Supporters say this legislation was designed to keep people safe; however, Schuster says that even with good intentions, this bill would add extra safety risks.
"If there is an active threat, and somebody is trying to combat that threat, now we show up, as a police department and we could be walking into the Wild West not knowing who the bad guy is, who the good guy is, and it would make policing difficult if we're trying to police numerous people with a weapon on campus," said Schuster.
He adds that with alcohol being popular on college campuses, putting guns into the mix could cause even bigger problems.
"When there's a lot more risky behavior by students, um, you know you have the binge drinking thing on campuses there's a higher suicide rate among students," said Schuster. "Now you throw weapons into the mix of that and we don't think it's going to be a good thing."
UW-La Crosse Student Association President Jacob Schimmel echoes his opposition of the bill.
"We did a survey to the student body where approximately three fourths of them stated their opposition of concealed carry within academic buildings, and I strongly stand by that," said Schimmel. "This year I'm hoping that our student senate takes that stance firmly, and that we can advocate against that legislation moving forward."
He says the legislation is going against the public opinion on the UW-La Crosse campus.

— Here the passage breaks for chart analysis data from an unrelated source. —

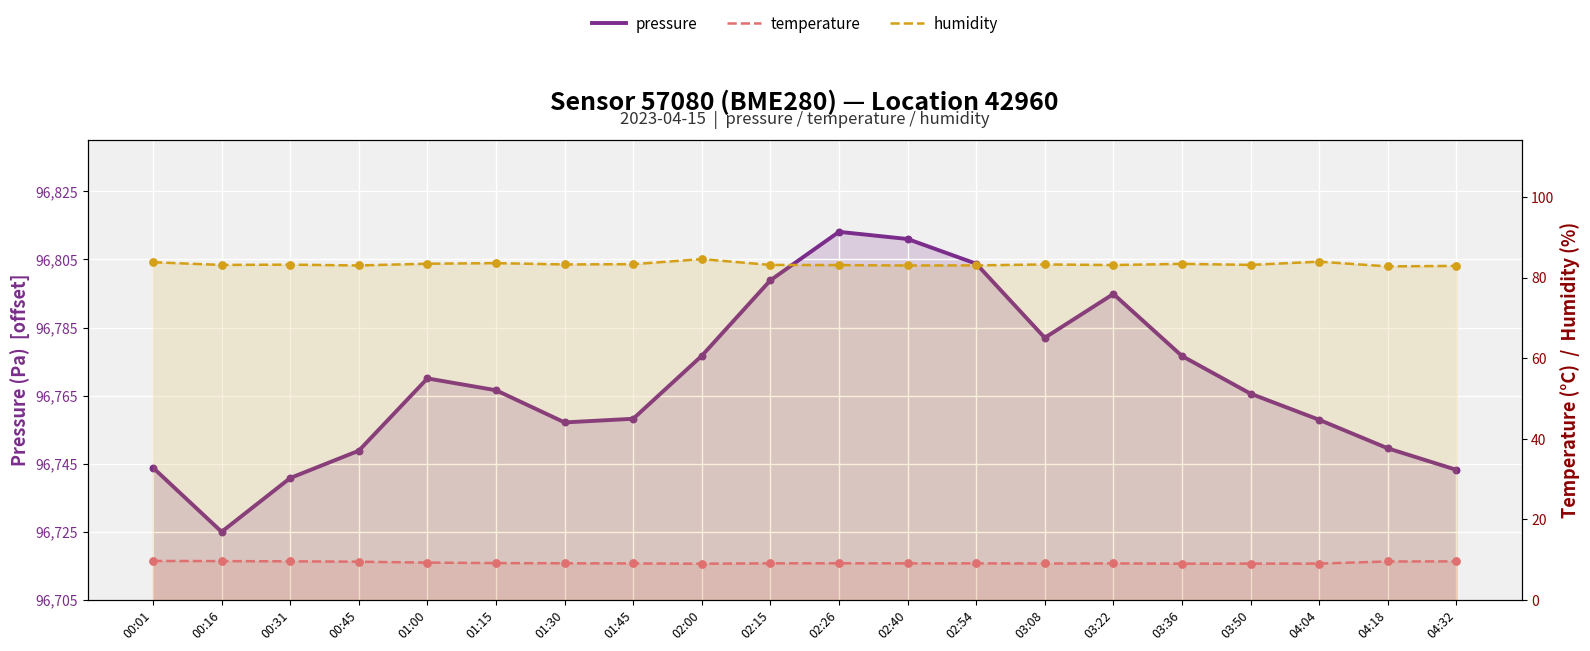

What is the total value across all series at 01:15?

154.3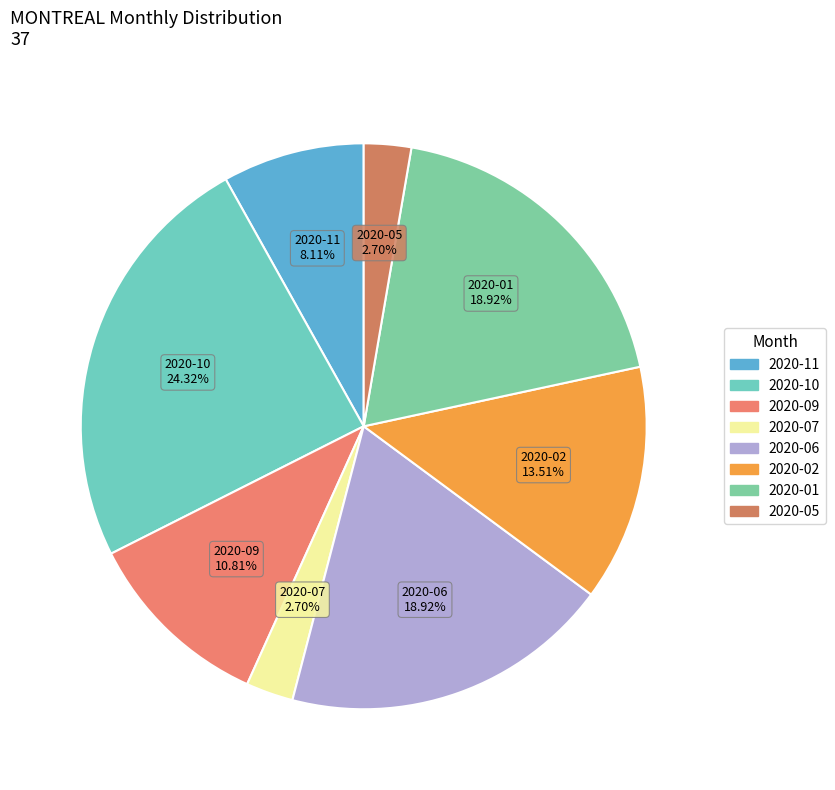

Does 2020-09 account for over 50% of the chart?

No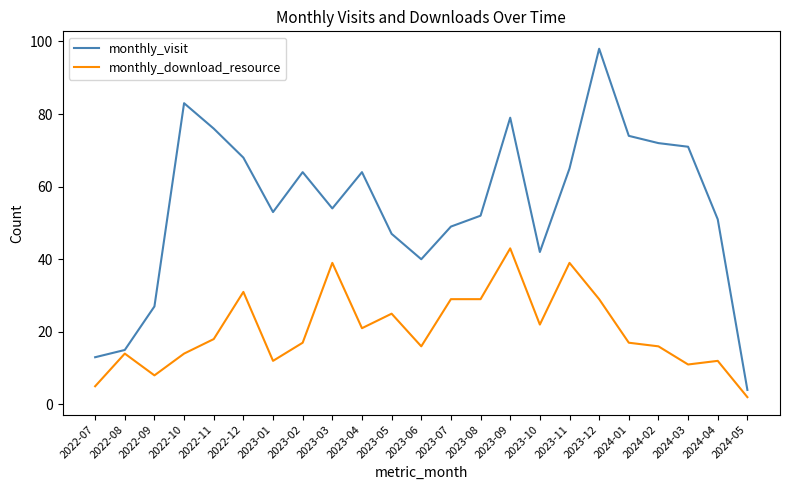

At which category is the sum across all series the highest?

2023-12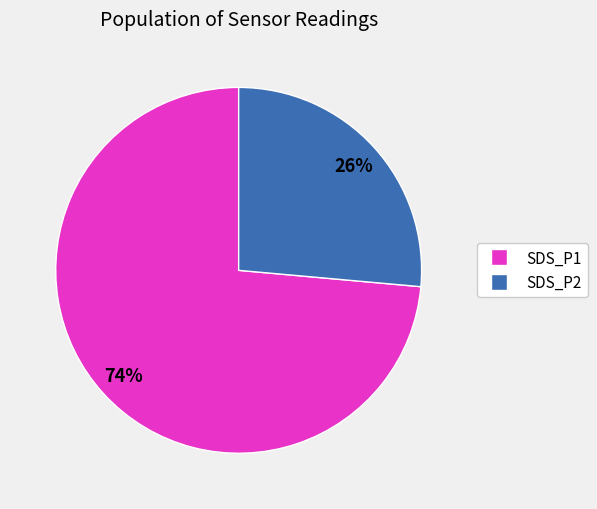

How many slices are in this pie chart?

2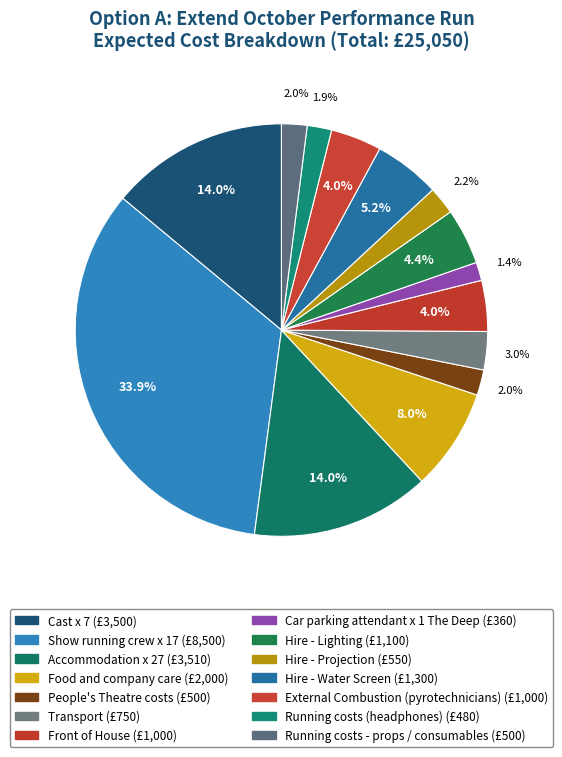

How many segments does this pie chart have?

14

"Overwhelmingly, the students don't support it, the faculty doesn't support it, academic staff don't support it, so what's the point," said Schimmel. "If people that you're supposed to be serving don't feel comfortable with it and safe with it, then you're not really serving them."
Schuster says the UW-La Crosse Police Department supports Second Amendment rights, but not in this context.
News 19 reached out to Representative Kremer, and he has not responded to our request for comment.
Current laws allow people to conceal and carry weapons on campuses outside, because this is considered public property.
There is no word yet on when the bill will be re-introduced.